現在アメリカでは、オハイオ州などでImperial Klans of America(通称IKA)が活発に活動を行っているとされている。
2006年2月20日付けのCNNニュース「Headline prime」の特集によると、IKAは現在若い世代に世代交代し(リーダーが20代)、KKKの主流として台頭していると言う。活動の活発化のバックグラウンドとして、ここ5年でアメリカのヘイトクライム予備軍の数は600から800へと急増しているということを挙げていた。それに伴い構成員の人数も2000年の3,000人から8,000人へと急増している。同じく人種差別を行う事からナチスを模倣するようになってきている(敬礼方法が左手を開いて前に出す等)。従来のKKKと異なる点は、破壊活動や暴力など違法行為を認めていない点である。IKAの本部はケンタッキー州にあるが、全米各地に支部を設けている。
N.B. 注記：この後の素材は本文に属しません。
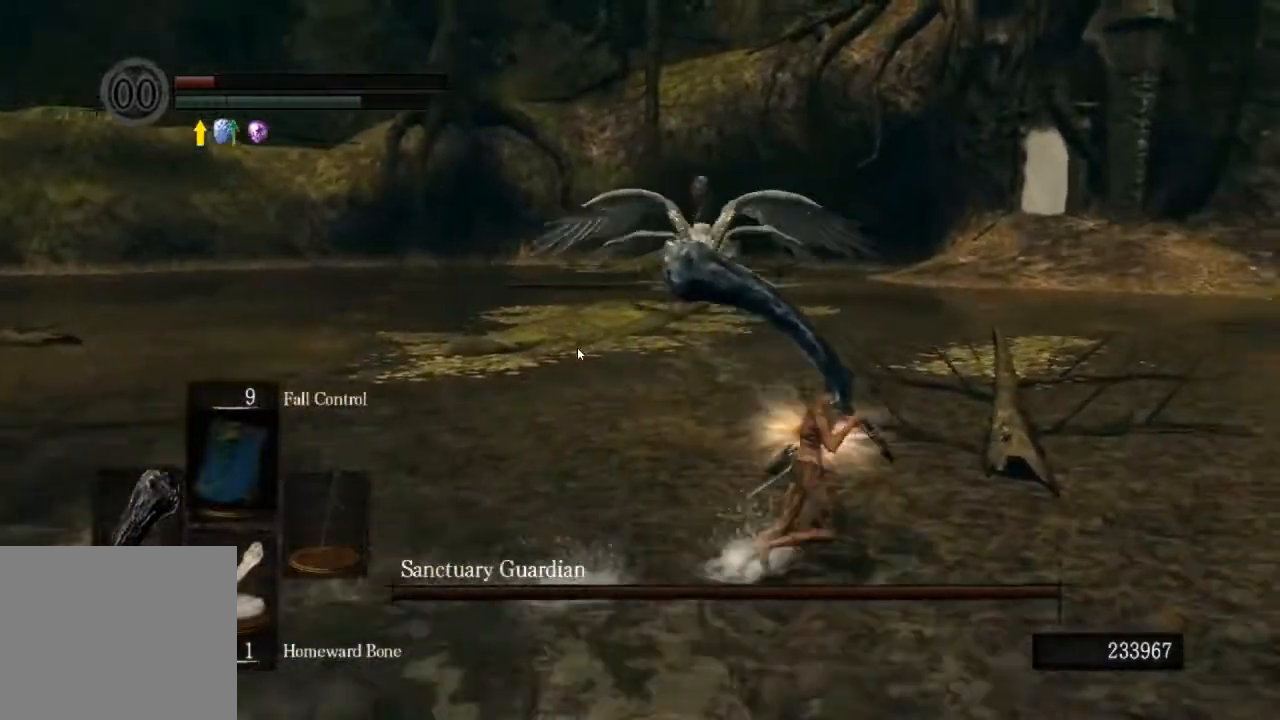
{"dt_ms": 500, "buttons": ["CIRCLE", "L1"], "left_stick": "right", "right_stick": "center", "events": [[33, "right_stick", "left"], [133, "L1", "down"], [200, "right_stick", "center"]]}
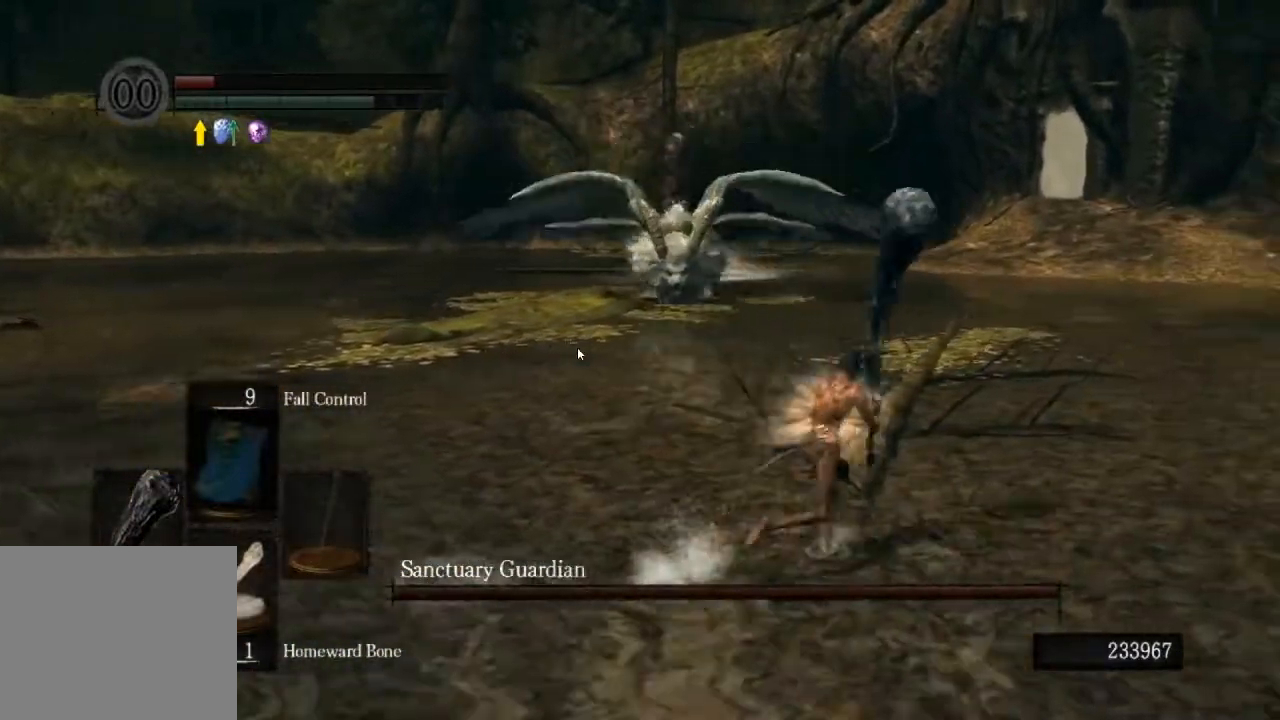
{"dt_ms": 500, "buttons": ["CIRCLE", "L1"], "left_stick": "down-right", "right_stick": "left", "events": [[33, "left_stick", "up-right"], [133, "right_stick", "left"], [300, "left_stick", "down-right"]]}
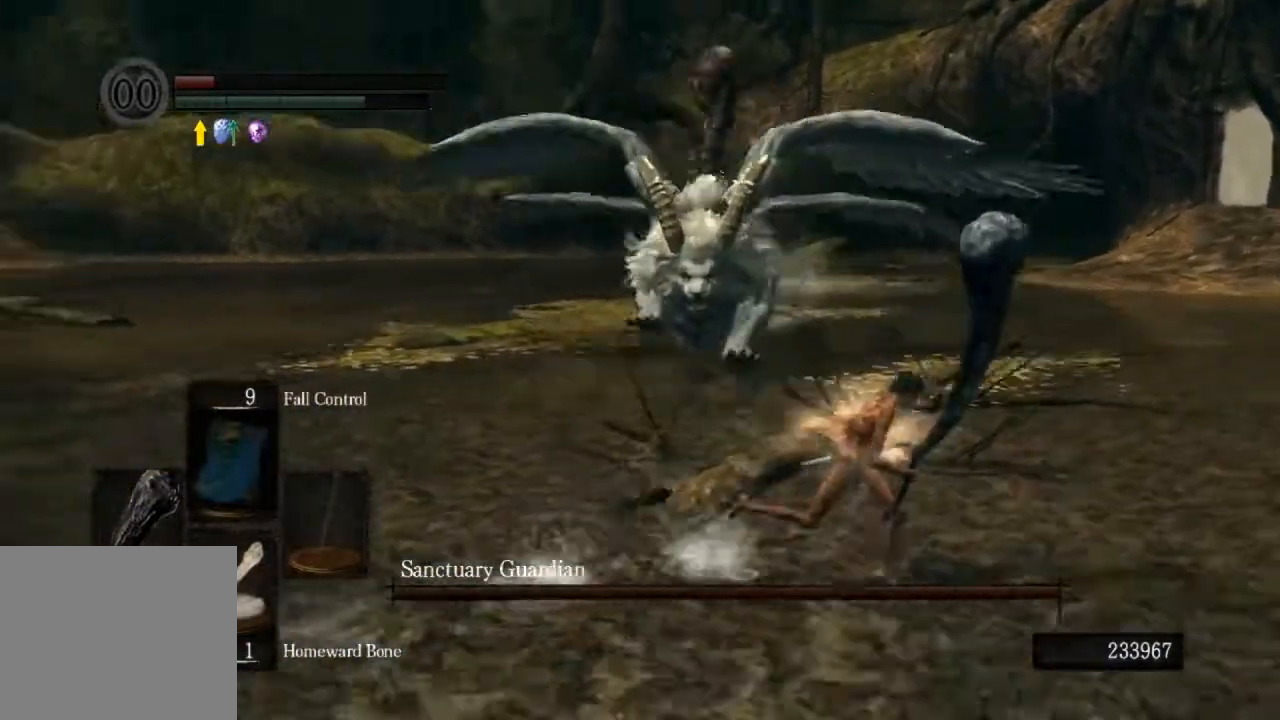
{"dt_ms": 500, "buttons": ["CIRCLE", "L1"], "left_stick": "down-right", "right_stick": "left", "events": [[100, "right_stick", "center"], [300, "right_stick", "down-left"], [367, "right_stick", "left"]]}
2007年、ユダヤ人団体「名誉毀損防止同盟(ADL)」は、「KKKの活動が再び活発化しており、南部以外の州にも勢力を伸ばしつつある、ネオナチ・グループと手を結んでいる」と警告する報告書を公表した。KKKが移民問題や同性結婚、都市犯罪などを活用して、「驚くべき『復活』を経ている」と強調した。ただしADLという組織に関しては、1968年に起きたミシシッピー州のADL職員の自宅爆破未遂事件が、ADLがKKKリーダーを買収して実行させた狂言テロであったことが「ロサンゼルス・タイムズ」のスクープで暴露されるなど、多くの虚偽や違法行為に抵触してきた人種至上主義団体であることに注意する必要がある。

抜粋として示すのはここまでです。